A Treatment for Neurosyphilis

This 
letter from 1930 describes a patient who was given a strain of malaria but had
 not shown any symptoms of infection. To treat neurosyphilis, doctors induced fevers 
using malaria infected blood and the patient was carefully monitored for signs of 
malarial infection.

This letter from 1930 describes a patient who was given a strain of malaria but had not shown any symptoms infection. To treat neurosyphilis, doctors induced fevers using malaria infected blood and the patient was carefully monitored for signs of malarial infection. RMHCL

Neurosyphilis is an advanced stage of syphilis, which attacks the nervous system causing paralysis and psychosis. Many historians believe that it was one of the factors in the rising number of patients in asylums at the turn of the century. At the time, it was most often diagnosed as General Paralysis of the Insane or Paresis.
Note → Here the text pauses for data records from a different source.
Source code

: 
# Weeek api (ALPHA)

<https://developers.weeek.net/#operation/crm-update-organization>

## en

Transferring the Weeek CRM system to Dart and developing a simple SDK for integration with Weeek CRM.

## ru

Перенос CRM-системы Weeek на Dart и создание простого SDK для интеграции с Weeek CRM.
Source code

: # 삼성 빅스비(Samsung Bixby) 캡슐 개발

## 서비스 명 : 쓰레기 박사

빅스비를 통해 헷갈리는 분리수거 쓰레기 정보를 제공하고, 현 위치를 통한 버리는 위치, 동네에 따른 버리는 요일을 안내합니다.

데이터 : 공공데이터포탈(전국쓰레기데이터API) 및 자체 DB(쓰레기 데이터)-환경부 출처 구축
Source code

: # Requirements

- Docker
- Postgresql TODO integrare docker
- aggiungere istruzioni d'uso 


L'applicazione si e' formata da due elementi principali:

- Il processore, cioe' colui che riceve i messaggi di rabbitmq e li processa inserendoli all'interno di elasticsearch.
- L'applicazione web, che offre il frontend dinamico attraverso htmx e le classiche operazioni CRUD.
In 1917, Julius Wagner-Jaureeg discovered that neurosyphilis could be cured by inducing a malarial fever in his patients, which could then be treated with quinine. This discovery led to the testing of patients for syphilis at the former London Asylum that same year using the Wassermann test. In 1921, of 1131 patients tested, slightly over 10% were discovered to have syphilis. Without Wagner-Jaureegs discovery, those that tested positive could have faced the debilitating paralysis of the later stages of neurosyphilis, and eventually, many of them would have died. The malarial treatment of neurosyphilis was widespread by the 1930s, and continued to be used until the introduction of penicillin in the 1940s.